Cancer therapeutic ETF range (CNCRFree report) – Last closing price: $14.66

Although biotechnology companies are rushing into weight-loss drugs, cancer will create potentially significant market demand for new, novel and effective treatments. As the leading cause of death worldwide, cancer remains one of the most concerning public health issues and will continue to be at the forefront of investment and technological innovation (read: ETFs will benefit from the boom in weight-loss drugs).

Range Cancer Therapeutics ETF provides exposure to a broad range of cancer therapeutic modalities. It tracks the Range Oncology Therapeutics Index and holds 77 stocks in its basket, each representing less than 3.1% of assets. The Range Cancer Therapeutics ETF has $16.3 million in assets under management and charges 79 basis points in annual fees. The fund trades an average daily volume of 17,000 shares.

First Trust AlphaDEX Energy Fund (FXNFree report) – Last closing price: $18.34

The energy sector has witnessed volatility this year. As the decision by the OPEC cartel and other allies to increase production later this year and rising oil inventories weigh on the price of oil, rate cuts in Canada and Europe as well as new bets on a Fed rate cut are good news for the sector.

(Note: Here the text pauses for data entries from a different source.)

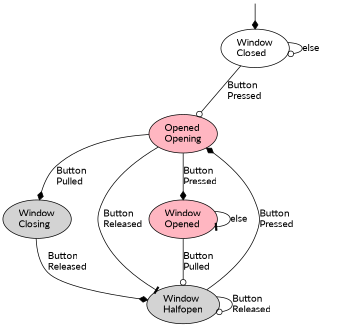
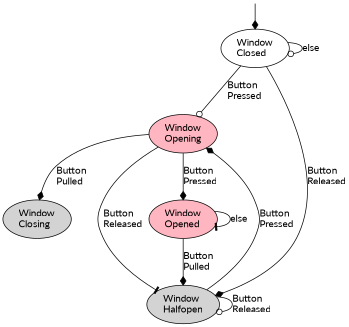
  digraph {
    fontname=Lato
    node [fontname=Lato style=filled fillcolor=lightpink]
    edge [arrowhead=diamond fontname=Lato]
    Reset [height=0 shape=point style=invis width=0 fillcolor=""]
    n2 [fillcolor=white label="Window\lClosed\l"]
-   n3 [label="Opened\lOpening\l"]
+   n3 [label="Window\lOpening\l"]
    n4 [fillcolor=lightgrey label="Window\lClosing\l"]
    n5 [fillcolor=lightgrey label="Window\lHalfopen\l"]
    n6 [label="Window\lOpened\l"]
    Reset -> n2
    n2 -> n2 [arrowhead=odot label=else]
    n2 -> n3 [arrowhead=odot label="Button\lPressed\l"]
    n3 -> n4 [label="Button\lPulled\l"]
    n3 -> n5 [arrowhead=tee label="Button\lReleased\l"]
    n3 -> n6 [label="Button\lPressed\l"]
-   n4 -> n5 [label="Button\lReleased\l"]
+   n2 -> n5 [label="Button\lReleased\l"]
    n5 -> n3 [label="Button\lPressed\l"]
    n5 -> n5 [arrowhead=odot label="Button\lReleased\l"]
-   n6 -> n5 [arrowhead=odot label="Button\lPulled\l"]
+   n6 -> n5 [label="Button\lPulled\l"]
    n6 -> n6 [arrowhead=tee label=else]
  }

The First Trust Energy AlphaDEX fund tracks the StrataQuant Energy Index, which uses the AlphaDEX stock-picking methodology to select stocks from the Russell 1000 index. It holds 37 stocks in its basket, none of which account for more than 5.4 % of shares. Crude producers hold the largest share (50%), followed by a double-digit allocation in pipelines, oil refining and marketing, and oilfield equipment and services. The First Trust Energy AlphaDEX fund has amassed $622.2 million in its asset base while trading an average daily volume of 2.5 million shares.

Global Cloud Computing ETF (NAILFree report) – Last closing price: $19.69

Demand for cloud computing will remain high, given the current boom in artificial intelligence (AI). A large number of businesses are adopting cloud computing to leverage AI capabilities. Increased investment in AI is expected to increase the cloud’s share of total IT spending from around 15% in 2023 to around 40% in 2030, as businesses look to capitalize on the flexibility of the cloud model (read: Can NVIDIA’s AI chip dominance continue?).

The Global -forms as a service, infrastructures as a service. a-Service, managed server storage and data center real estate investment trusts, and/or cloud and edge computing infrastructure and hardware. It tracks the Indxx Global Cloud Computing index and holds 36 stocks in its basket. The Global X Cloud Computing ETF has $447.1 million in assets under management and trades an average daily volume of 177,000 shares. The ETF charges 68 basis points in annual fees.